THE PAROLE BOARD’S JOB: Parole is an important public safety tool that, when properly administered, eases re-entry problems, lowers recidivism, and results in significant cost-savings. As 70 community groups noted in a 2017 letter to Governor Baker and Chief Justice Gants, it has been understood for decades that formerly incarcerated people reoffend at significantly lower rates when they receive appropriate support and supervision on parole. In Massachusetts, however, due to our very low parole rates, most parole-eligible people complete or “wrap up” their sentences in prison and transition home with no help and no oversight.

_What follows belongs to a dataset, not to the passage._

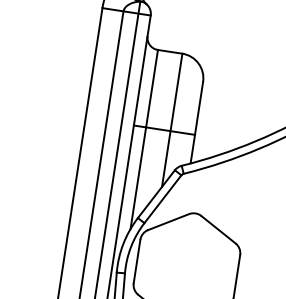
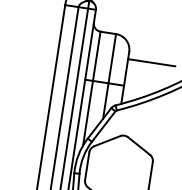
line: (238, 98) -> (151, 62), added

It is the job of the Parole Board to understand and predict behavior. Our system of parole only works when the Parole Board is made up of a well-rounded group of people who have the expertise necessary to properly evaluate candidates for parole. As the Parole Board gains more and more members with backgrounds in law enforcement, the parole rates drop correspondingly and precipitously. When parole rates drop, the rates of recidivism rise. A lack of diversification on the Parole Board not only leads to lower parole rates, but it also leads to less informed parole hearings and decisions. The vacancy on the Board must be filled by someone who believes in parole and second chances and who has education, training and expertise in mental illness, substance use, trauma and adolescent brain development.
● People on parole are being returned to prison for very low-level technical violations, instead of receiving appropriate treatment in the community, again leading to unnecessary incarceration.
● The Parole Board is not ruling on Commutation Petitions and Requests to Terminate Parole. Some have been pending for over three years, again leading to unnecessary incarceration.
● The Board takes up to a year to rule on parole-eligible lifers’ requests for parole. This contributes to unnecessary incarceration and is evidence of a poorly run Board.
● The Board’s failure to maximize parole supervision is extremely costly for taxpayers. According to DOC, the average annual cost of housing a state prisoner is $70,892, while the estimated cost of a year of parole supervision is less than $10,000. (The Board reported an annual cost of $5,000 in 2013.)